Extracted text →
------------------------------------------------------------------------

The End of The Mariners’ Season, in Context

It’s funny. Life is funny. Sometimes. Some of the times. A lot of the time! Definitely not all of the times. When I write articles about the Mariners, I just write. I don’t make outlines or make notes or anything, I just write. I always have some underlying theme that I’m going for. Sometimes that becomes the actual theme of the article, sometimes I go way way way into left field. With every article, I hope there to be a point of it. I hope that people pull something out of it, and learn something of it. I’ve more of less finished this piece and I’m not sure there is a theme. I’m not even sure there’s a point. Maybe writing these just give me an excuse to nerd out and look up a bunch of statistics that I know 99.9% of earth’s population doesn’t concern itself with or even know about. What I do hope is that this article gives you hope. I have lots of hope with our Mariners, and you should have hope too. But never have faith. Don’t be blinded by faith. And with that, let us begin.

Just like we all could have guessed, the Mariners strung us along almost as long as they possibly could, only to falter to the A’s in the second-to-last game of the season eliminating them from the playoffs. It wasn’t all doom and gloom though. The Mariners traded the A’s blow for blow all game and after falling behind 4-7, Robinson Cano and Nelson Cruz knotted the game up at 7 apiece only to lose in the 10th inning.

------------------------------------------------------------------------

Excerpted records →
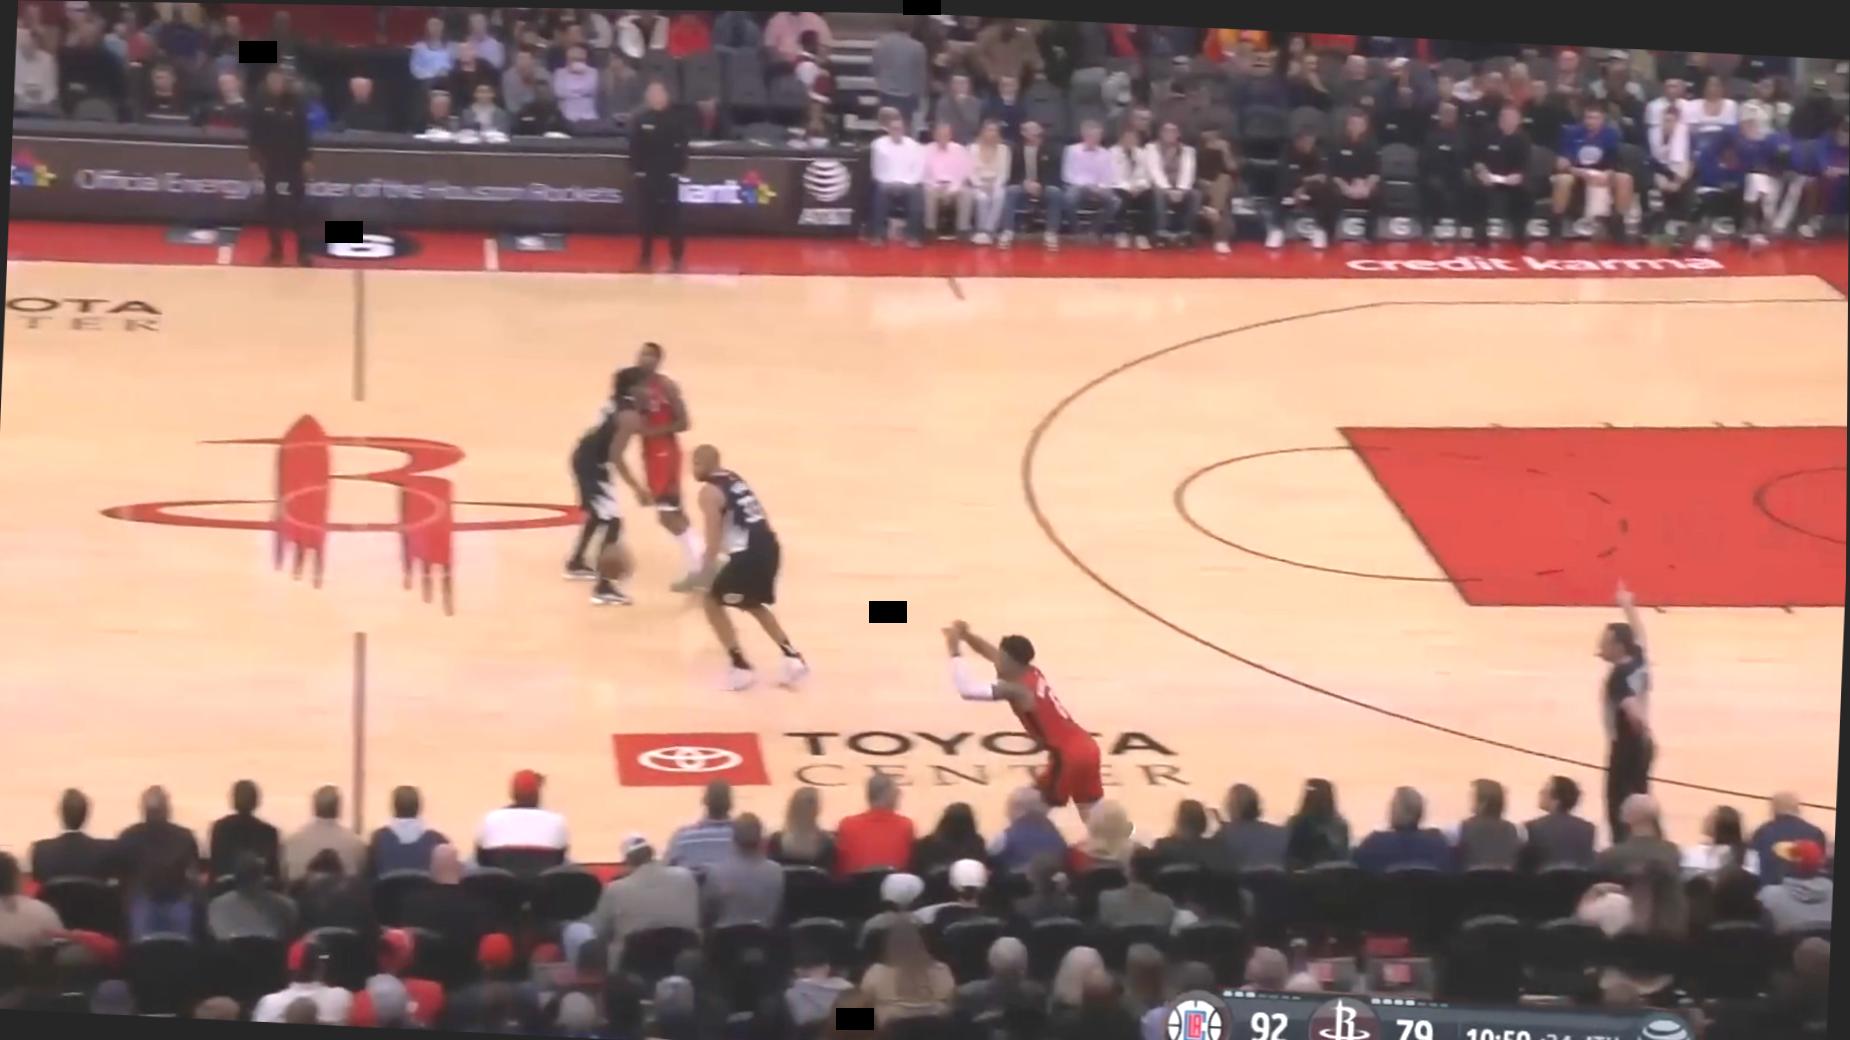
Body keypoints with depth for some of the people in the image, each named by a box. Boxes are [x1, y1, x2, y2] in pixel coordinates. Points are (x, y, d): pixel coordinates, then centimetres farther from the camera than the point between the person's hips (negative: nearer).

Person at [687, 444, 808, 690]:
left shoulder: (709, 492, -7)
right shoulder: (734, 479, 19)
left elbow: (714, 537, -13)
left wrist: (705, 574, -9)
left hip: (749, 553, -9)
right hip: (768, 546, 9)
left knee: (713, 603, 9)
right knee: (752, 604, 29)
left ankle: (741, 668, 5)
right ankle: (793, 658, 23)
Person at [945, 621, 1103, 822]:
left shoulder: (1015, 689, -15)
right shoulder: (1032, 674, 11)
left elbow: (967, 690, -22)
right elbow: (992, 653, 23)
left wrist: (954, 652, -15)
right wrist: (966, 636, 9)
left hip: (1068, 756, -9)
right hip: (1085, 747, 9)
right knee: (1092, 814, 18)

------------------------------------------------------------------------

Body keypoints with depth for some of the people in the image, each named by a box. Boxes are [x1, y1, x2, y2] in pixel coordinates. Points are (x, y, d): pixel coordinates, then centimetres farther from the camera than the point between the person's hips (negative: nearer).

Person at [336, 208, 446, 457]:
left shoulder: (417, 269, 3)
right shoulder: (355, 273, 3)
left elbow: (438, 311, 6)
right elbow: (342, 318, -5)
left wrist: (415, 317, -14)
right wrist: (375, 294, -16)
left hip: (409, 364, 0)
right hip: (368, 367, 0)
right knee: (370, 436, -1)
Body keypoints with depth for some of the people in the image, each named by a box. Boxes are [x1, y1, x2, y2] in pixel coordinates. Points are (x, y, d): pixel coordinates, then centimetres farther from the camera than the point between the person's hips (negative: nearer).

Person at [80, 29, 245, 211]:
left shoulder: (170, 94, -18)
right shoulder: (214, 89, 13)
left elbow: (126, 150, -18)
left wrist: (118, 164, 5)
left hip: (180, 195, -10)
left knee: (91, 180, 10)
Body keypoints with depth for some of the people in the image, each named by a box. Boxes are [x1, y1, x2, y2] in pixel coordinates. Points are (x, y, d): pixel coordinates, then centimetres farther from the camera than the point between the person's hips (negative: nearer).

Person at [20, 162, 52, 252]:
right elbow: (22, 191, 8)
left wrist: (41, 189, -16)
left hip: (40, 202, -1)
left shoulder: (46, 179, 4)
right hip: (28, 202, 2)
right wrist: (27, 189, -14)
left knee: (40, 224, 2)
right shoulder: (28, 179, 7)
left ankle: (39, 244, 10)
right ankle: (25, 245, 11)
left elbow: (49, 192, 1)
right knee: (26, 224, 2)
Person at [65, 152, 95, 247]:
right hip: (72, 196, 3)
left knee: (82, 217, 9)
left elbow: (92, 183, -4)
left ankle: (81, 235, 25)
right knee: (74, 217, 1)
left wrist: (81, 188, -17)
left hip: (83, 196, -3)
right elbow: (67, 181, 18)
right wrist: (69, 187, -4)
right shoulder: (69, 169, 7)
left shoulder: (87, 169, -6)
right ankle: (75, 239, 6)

------------------------------------------------------------------------

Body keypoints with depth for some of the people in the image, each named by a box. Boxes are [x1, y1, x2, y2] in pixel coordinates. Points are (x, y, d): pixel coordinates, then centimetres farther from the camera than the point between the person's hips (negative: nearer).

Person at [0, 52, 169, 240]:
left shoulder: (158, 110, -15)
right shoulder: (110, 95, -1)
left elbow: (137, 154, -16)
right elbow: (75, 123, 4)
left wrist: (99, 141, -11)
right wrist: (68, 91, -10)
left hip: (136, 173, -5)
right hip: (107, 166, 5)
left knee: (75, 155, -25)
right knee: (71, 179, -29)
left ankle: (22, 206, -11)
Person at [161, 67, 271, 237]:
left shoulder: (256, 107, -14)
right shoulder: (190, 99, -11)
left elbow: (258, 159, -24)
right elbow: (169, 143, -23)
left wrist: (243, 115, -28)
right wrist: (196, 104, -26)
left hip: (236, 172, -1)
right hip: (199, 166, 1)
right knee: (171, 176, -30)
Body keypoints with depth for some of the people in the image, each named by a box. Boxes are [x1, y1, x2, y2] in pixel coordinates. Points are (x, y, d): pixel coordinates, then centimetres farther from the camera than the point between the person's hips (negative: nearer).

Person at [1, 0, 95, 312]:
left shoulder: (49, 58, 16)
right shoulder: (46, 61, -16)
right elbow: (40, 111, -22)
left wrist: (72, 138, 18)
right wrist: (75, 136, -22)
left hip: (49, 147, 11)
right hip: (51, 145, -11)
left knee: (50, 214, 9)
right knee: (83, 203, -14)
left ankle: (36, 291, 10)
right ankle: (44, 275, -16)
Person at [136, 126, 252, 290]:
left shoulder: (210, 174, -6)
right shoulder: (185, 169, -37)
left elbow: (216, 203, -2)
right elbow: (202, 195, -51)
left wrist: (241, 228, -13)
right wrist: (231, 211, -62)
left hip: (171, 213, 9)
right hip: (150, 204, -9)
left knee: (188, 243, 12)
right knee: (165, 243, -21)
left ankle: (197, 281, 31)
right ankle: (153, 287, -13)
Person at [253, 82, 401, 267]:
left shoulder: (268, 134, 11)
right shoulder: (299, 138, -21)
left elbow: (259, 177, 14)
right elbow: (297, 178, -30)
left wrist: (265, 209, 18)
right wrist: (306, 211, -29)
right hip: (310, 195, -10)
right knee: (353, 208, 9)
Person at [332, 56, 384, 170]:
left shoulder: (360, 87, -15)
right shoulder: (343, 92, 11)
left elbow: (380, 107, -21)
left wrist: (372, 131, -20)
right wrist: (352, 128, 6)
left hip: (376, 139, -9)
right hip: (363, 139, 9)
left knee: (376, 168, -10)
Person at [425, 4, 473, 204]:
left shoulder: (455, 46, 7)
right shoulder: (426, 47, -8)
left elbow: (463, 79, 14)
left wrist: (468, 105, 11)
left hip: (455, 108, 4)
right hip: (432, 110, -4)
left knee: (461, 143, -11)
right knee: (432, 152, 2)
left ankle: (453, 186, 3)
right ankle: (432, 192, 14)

------------------------------------------------------------------------

Exercise aim →
List every team and every player named in the Mariners season article.

Exercise output →
- Mariners
- A's
- Robinson Cano
- Nelson Cruz